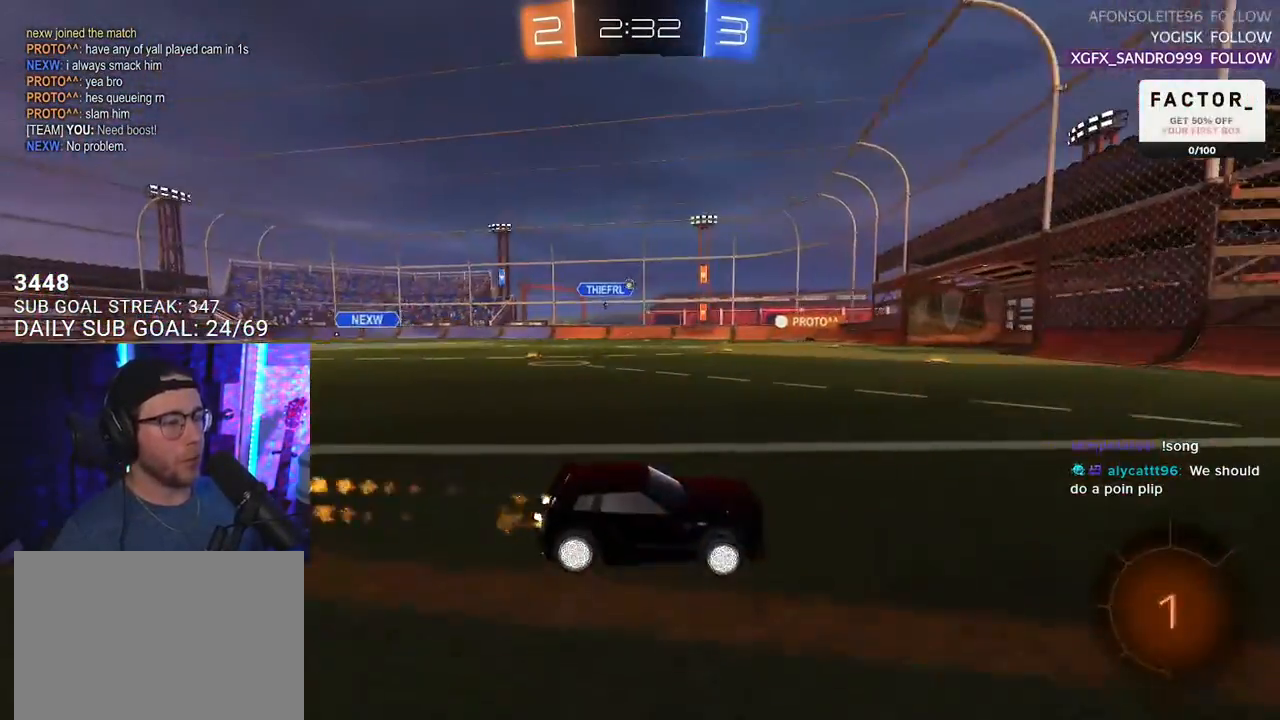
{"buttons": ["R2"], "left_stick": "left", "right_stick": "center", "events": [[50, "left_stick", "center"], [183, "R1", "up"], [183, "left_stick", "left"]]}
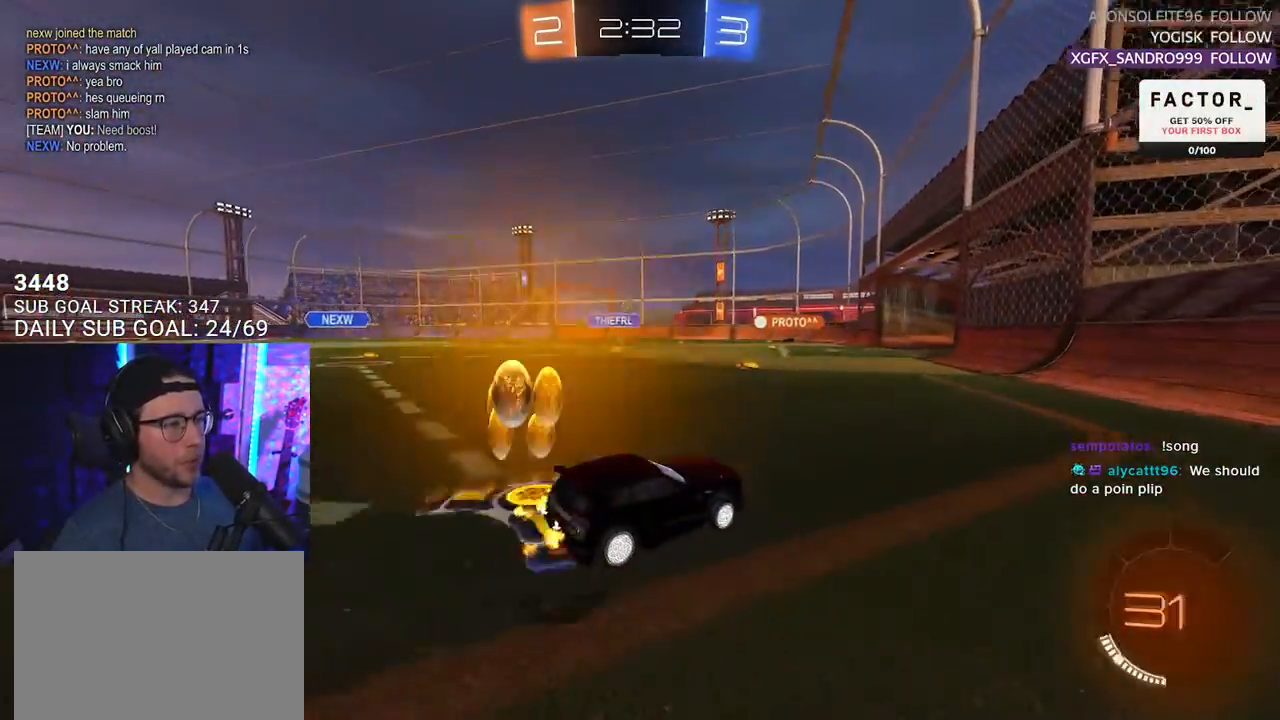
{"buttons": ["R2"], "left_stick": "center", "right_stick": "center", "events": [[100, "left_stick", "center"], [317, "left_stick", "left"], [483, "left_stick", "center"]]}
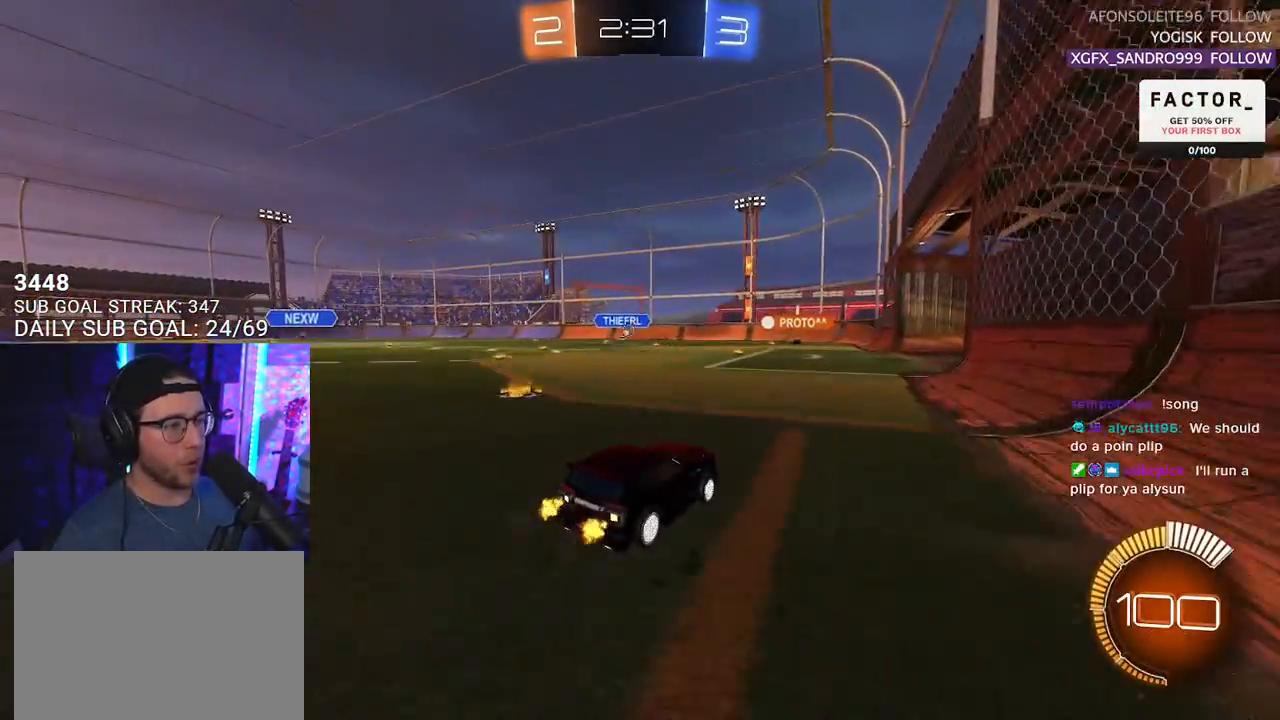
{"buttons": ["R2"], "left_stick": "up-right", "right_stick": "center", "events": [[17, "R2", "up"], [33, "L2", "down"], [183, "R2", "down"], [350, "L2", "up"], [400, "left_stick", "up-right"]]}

= = =

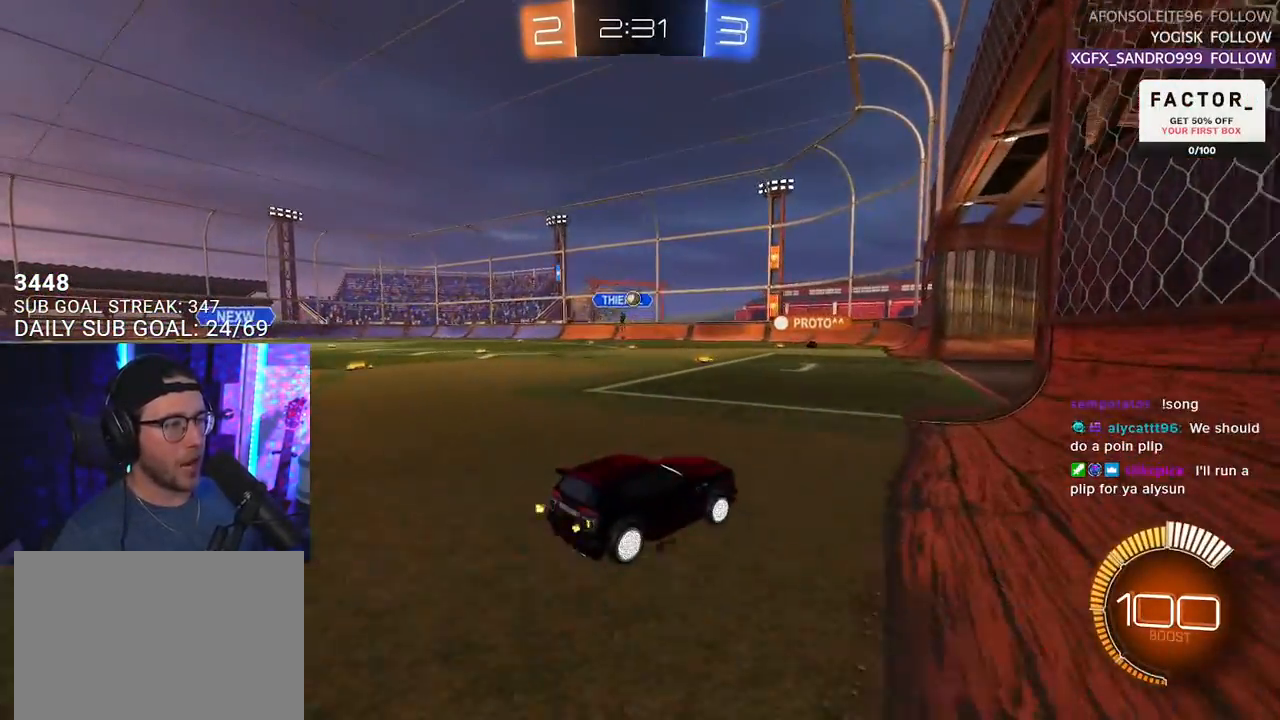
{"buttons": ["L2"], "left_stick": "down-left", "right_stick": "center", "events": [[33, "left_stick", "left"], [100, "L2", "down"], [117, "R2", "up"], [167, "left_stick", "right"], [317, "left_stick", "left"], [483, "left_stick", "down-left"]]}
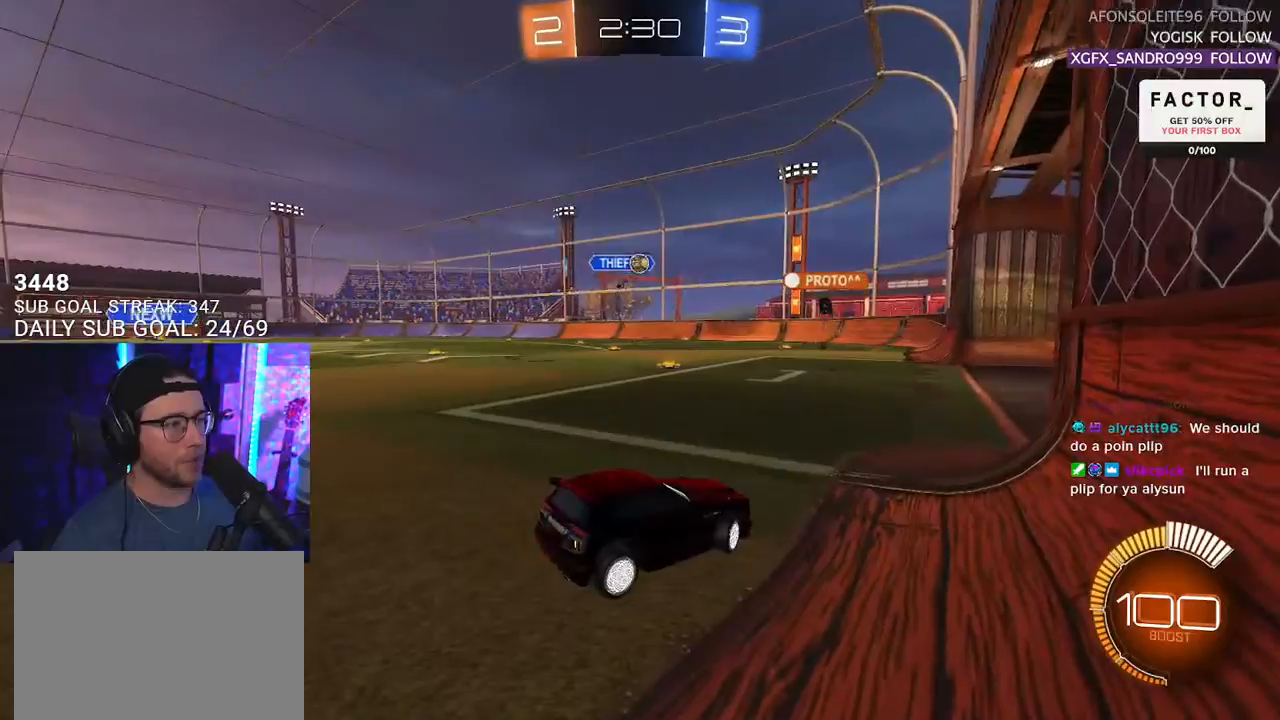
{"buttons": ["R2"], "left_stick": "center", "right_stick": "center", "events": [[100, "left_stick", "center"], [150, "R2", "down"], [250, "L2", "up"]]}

= = =

For each line above that includes "down", copy the line.

Solution to the problem »
{"buttons": ["R2"], "left_stick": "up-right", "right_stick": "center", "events": [[17, "R2", "up"], [33, "L2", "down"], [183, "R2", "down"], [350, "L2", "up"], [400, "left_stick", "up-right"]]}
{"buttons": ["L2"], "left_stick": "down-left", "right_stick": "center", "events": [[33, "left_stick", "left"], [100, "L2", "down"], [117, "R2", "up"], [167, "left_stick", "right"], [317, "left_stick", "left"], [483, "left_stick", "down-left"]]}
{"buttons": ["R2"], "left_stick": "center", "right_stick": "center", "events": [[100, "left_stick", "center"], [150, "R2", "down"], [250, "L2", "up"]]}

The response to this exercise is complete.